そのプロセスを飛ばして「切り替えた方が有利」と言われても、本当の意味での意思決定にはなりません。

制度改正は、答えを強制するものではなく、判断を見直すきっかけに過ぎません。

そのきっかけに、どんな情報と視点を届けられるか。
ここに、DCコンサルタントの仕事の価値があると思います。

おわりに

マッチング拠出の制限撤廃は、多くの会社員にとって前向きな改正です。

同時に、この改正をきっかけに広がっている「乗り換え議論」には、少しだけ注意が必要だと感じています。

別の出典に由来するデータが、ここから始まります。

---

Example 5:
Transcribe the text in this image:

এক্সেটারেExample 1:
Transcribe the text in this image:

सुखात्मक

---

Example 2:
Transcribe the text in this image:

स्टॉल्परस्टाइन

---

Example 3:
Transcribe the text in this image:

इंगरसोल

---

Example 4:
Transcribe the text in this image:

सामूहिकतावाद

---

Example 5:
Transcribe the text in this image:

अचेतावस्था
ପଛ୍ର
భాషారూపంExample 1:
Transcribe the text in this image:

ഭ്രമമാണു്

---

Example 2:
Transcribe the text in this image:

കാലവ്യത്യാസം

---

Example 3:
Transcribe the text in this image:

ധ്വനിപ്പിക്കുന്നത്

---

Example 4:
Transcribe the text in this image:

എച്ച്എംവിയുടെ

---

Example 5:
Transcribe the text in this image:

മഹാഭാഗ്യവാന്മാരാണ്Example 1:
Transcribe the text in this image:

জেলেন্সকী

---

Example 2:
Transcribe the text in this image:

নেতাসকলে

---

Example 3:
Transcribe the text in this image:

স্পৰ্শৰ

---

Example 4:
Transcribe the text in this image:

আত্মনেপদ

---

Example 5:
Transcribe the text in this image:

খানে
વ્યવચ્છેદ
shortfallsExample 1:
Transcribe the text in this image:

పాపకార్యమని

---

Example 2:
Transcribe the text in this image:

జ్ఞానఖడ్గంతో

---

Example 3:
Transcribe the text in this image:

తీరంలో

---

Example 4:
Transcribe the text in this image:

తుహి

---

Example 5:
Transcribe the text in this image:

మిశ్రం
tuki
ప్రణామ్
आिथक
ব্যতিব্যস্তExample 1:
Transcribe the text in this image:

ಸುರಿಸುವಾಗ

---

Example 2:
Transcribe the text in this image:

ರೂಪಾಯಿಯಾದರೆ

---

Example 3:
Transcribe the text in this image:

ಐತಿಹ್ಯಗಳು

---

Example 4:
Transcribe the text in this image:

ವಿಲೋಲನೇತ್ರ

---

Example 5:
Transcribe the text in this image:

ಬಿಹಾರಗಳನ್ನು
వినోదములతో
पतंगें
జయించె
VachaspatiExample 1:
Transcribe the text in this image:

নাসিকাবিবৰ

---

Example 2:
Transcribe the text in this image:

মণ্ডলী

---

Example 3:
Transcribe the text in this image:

「切り替えた方が得」という言葉は、わかりやすくて、動きやすい。

でも、わかりやすい答えほど、その人の固有の事情を飛ばしてしまいがちです。

DCコンサルタントの仕事は、制度の有利不利を並べることではありません。
その人の状況を一緒に整理し、その人にとって自然な形を見つけることです。

派手ではありません。
でも、そういう支援にこそ、長く残る意味があるのだと思っています。

もしDCコンサルタントという仕事に関心があるなら、こうした「流行に流されず、その人の最善を考える」仕事の面白さを感じてみていただきたいと思います。

私は制度が大きく動くときほど、その姿勢の価値が際立つと信じています。